◆ ABOUT THIS EXERCISE:
Leave out the pictures, and retype the remaining data exactly.

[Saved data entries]
□ □ □ □ □

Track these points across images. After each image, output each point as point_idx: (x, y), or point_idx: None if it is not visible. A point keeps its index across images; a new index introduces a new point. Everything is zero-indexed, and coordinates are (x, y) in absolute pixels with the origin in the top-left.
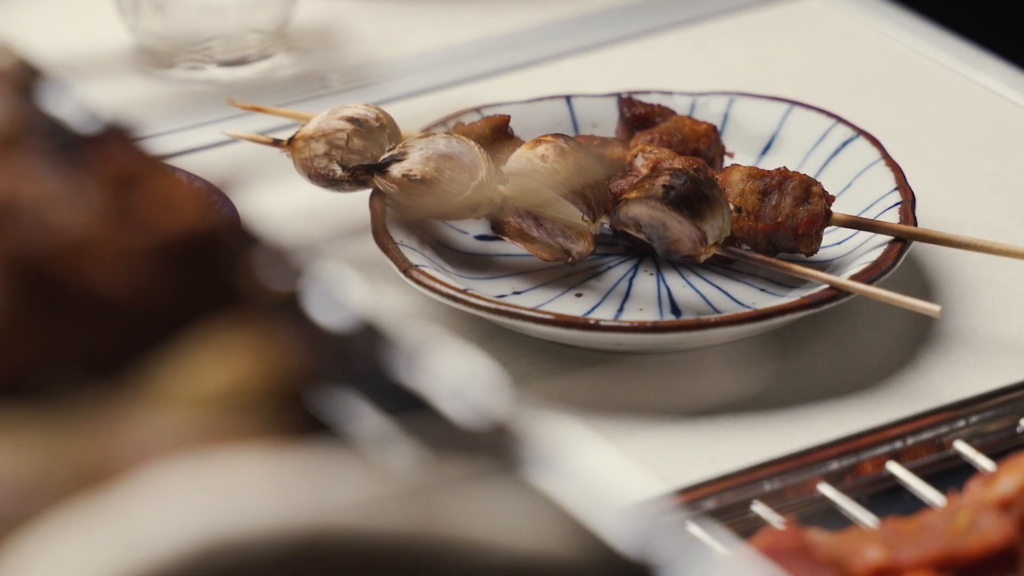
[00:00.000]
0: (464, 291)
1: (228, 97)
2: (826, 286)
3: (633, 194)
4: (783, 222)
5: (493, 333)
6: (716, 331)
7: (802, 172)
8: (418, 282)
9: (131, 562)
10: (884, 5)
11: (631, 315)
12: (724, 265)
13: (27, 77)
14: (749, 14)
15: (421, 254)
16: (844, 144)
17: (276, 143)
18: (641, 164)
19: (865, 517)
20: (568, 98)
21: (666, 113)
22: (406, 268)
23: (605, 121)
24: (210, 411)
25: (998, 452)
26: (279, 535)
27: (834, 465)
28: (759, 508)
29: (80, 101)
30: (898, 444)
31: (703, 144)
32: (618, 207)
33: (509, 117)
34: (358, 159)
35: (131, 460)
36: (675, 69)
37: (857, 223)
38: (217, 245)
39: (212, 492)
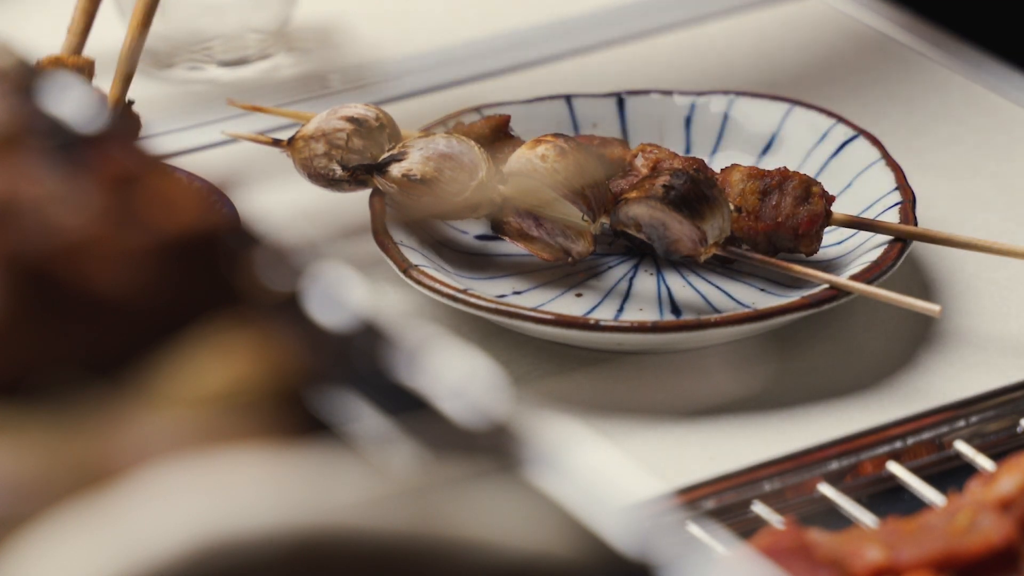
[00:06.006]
0: (464, 291)
1: (228, 97)
2: (826, 286)
3: (633, 194)
4: (783, 222)
5: (493, 333)
6: (716, 331)
7: (802, 172)
8: (418, 282)
9: (131, 562)
10: (884, 5)
11: (631, 315)
12: (724, 265)
13: (27, 77)
14: (749, 14)
15: (421, 254)
16: (844, 144)
17: (276, 143)
18: (641, 164)
19: (865, 517)
20: (568, 98)
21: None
22: (406, 268)
23: (605, 121)
24: (210, 411)
25: (998, 452)
26: (279, 535)
27: (834, 465)
28: (759, 508)
29: (80, 101)
30: (898, 444)
31: None
32: (618, 207)
33: (509, 117)
34: (358, 159)
35: (131, 460)
36: (675, 69)
37: (857, 223)
38: (217, 245)
39: (212, 492)
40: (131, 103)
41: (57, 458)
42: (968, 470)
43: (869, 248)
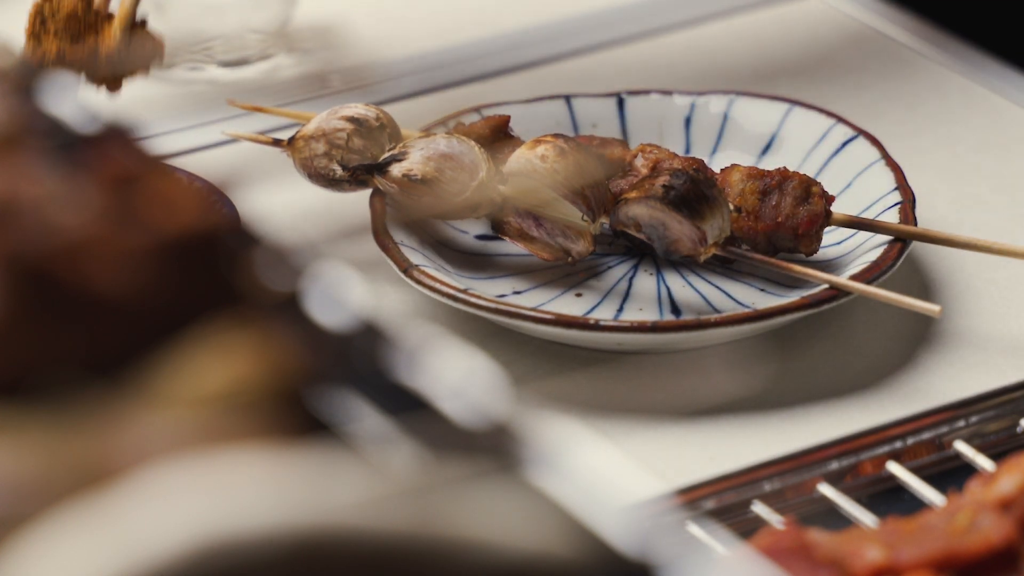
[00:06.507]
0: (464, 291)
1: (228, 97)
2: (826, 286)
3: (633, 194)
4: (783, 222)
5: (493, 333)
6: (716, 331)
7: (802, 172)
8: (418, 282)
9: (131, 562)
10: (884, 5)
11: (631, 315)
12: (724, 265)
13: (27, 77)
14: (749, 14)
15: (421, 254)
16: (844, 144)
17: (276, 143)
18: (641, 164)
19: (865, 517)
20: (568, 98)
21: None
22: (406, 268)
23: (605, 121)
24: (210, 411)
25: (998, 452)
26: (279, 535)
27: (834, 465)
28: (759, 508)
29: (80, 101)
30: (898, 444)
31: None
32: (618, 207)
33: (509, 117)
34: (358, 159)
35: (131, 460)
36: (675, 69)
37: (857, 223)
38: (217, 245)
39: (212, 492)
40: (144, 22)
41: (57, 458)
42: (968, 470)
43: (869, 248)
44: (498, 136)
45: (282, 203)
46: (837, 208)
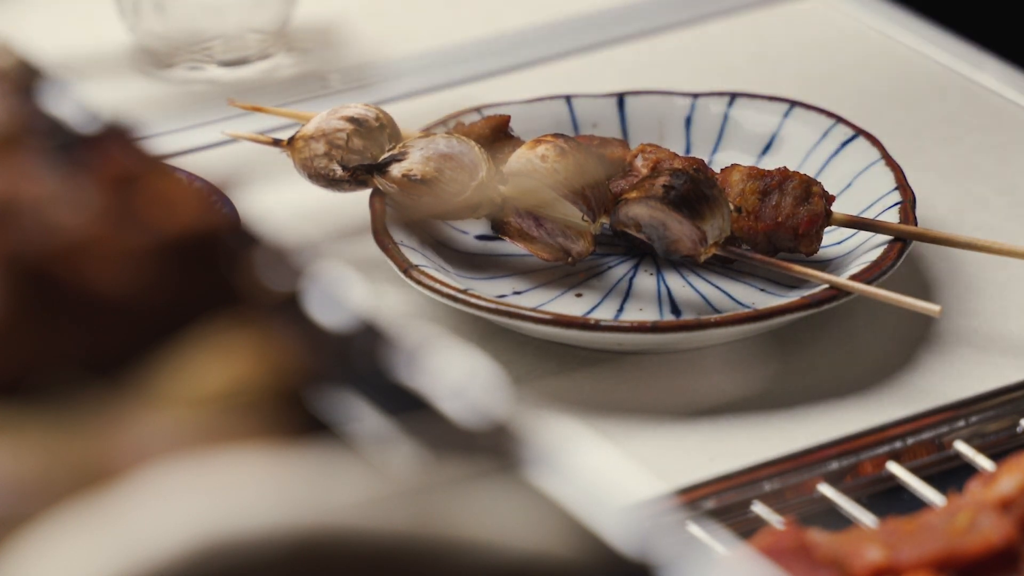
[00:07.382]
0: (464, 291)
1: (228, 97)
2: (826, 286)
3: (633, 194)
4: (783, 222)
5: (493, 333)
6: (716, 331)
7: (802, 172)
8: (418, 282)
9: (131, 562)
10: (884, 5)
11: (631, 315)
12: (724, 265)
13: (27, 77)
14: (749, 14)
15: (421, 254)
16: (844, 144)
17: (276, 143)
18: (641, 164)
19: (865, 517)
20: (568, 98)
21: None
22: (406, 268)
23: (605, 121)
24: (210, 411)
25: (998, 452)
26: (279, 535)
27: (834, 465)
28: (759, 508)
29: (80, 101)
30: (898, 444)
31: None
32: (618, 207)
33: (509, 117)
34: (358, 159)
35: (131, 460)
36: (675, 69)
37: (857, 223)
38: (217, 245)
39: (212, 492)
40: None
41: (57, 458)
42: (968, 470)
43: (869, 248)
44: (498, 136)
45: (282, 203)
46: (837, 208)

□ □ □ □ □

◆ REPLY TO THE EXERCISE:
Track these points across images. After each image, output each point as point_idx: (x, y), or point_idx: None if it is not visible. A point keeps its index across images; a new index introduces a new point. Everything is zero-indexed, and coordinates are (x, y) in absolute pixels with the origin in the top-left.
[00:00.000]
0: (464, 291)
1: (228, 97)
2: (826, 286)
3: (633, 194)
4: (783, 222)
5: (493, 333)
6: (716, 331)
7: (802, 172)
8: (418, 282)
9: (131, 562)
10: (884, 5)
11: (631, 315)
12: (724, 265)
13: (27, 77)
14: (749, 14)
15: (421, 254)
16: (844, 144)
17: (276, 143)
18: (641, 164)
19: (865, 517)
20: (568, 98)
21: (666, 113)
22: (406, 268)
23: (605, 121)
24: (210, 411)
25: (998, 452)
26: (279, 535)
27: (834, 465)
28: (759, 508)
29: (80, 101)
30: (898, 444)
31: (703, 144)
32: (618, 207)
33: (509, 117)
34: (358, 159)
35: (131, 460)
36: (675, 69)
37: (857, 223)
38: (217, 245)
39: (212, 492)
[00:06.006]
0: (464, 291)
1: (228, 97)
2: (826, 286)
3: (633, 194)
4: (783, 222)
5: (493, 333)
6: (716, 331)
7: (802, 172)
8: (418, 282)
9: (131, 562)
10: (884, 5)
11: (631, 315)
12: (724, 265)
13: (27, 77)
14: (749, 14)
15: (421, 254)
16: (844, 144)
17: (276, 143)
18: (641, 164)
19: (865, 517)
20: (568, 98)
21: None
22: (406, 268)
23: (605, 121)
24: (210, 411)
25: (998, 452)
26: (279, 535)
27: (834, 465)
28: (759, 508)
29: (80, 101)
30: (898, 444)
31: None
32: (618, 207)
33: (509, 117)
34: (358, 159)
35: (131, 460)
36: (675, 69)
37: (857, 223)
38: (217, 245)
39: (212, 492)
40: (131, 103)
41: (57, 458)
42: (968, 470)
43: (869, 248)
[00:06.507]
0: (464, 291)
1: (228, 97)
2: (826, 286)
3: (633, 194)
4: (783, 222)
5: (493, 333)
6: (716, 331)
7: (802, 172)
8: (418, 282)
9: (131, 562)
10: (884, 5)
11: (631, 315)
12: (724, 265)
13: (27, 77)
14: (749, 14)
15: (421, 254)
16: (844, 144)
17: (276, 143)
18: (641, 164)
19: (865, 517)
20: (568, 98)
21: None
22: (406, 268)
23: (605, 121)
24: (210, 411)
25: (998, 452)
26: (279, 535)
27: (834, 465)
28: (759, 508)
29: (80, 101)
30: (898, 444)
31: None
32: (618, 207)
33: (509, 117)
34: (358, 159)
35: (131, 460)
36: (675, 69)
37: (857, 223)
38: (217, 245)
39: (212, 492)
40: (144, 22)
41: (57, 458)
42: (968, 470)
43: (869, 248)
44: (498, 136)
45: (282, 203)
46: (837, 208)
[00:07.382]
0: (464, 291)
1: (228, 97)
2: (826, 286)
3: (633, 194)
4: (783, 222)
5: (493, 333)
6: (716, 331)
7: (802, 172)
8: (418, 282)
9: (131, 562)
10: (884, 5)
11: (631, 315)
12: (724, 265)
13: (27, 77)
14: (749, 14)
15: (421, 254)
16: (844, 144)
17: (276, 143)
18: (641, 164)
19: (865, 517)
20: (568, 98)
21: None
22: (406, 268)
23: (605, 121)
24: (210, 411)
25: (998, 452)
26: (279, 535)
27: (834, 465)
28: (759, 508)
29: (80, 101)
30: (898, 444)
31: None
32: (618, 207)
33: (509, 117)
34: (358, 159)
35: (131, 460)
36: (675, 69)
37: (857, 223)
38: (217, 245)
39: (212, 492)
40: None
41: (57, 458)
42: (968, 470)
43: (869, 248)
44: (498, 136)
45: (282, 203)
46: (837, 208)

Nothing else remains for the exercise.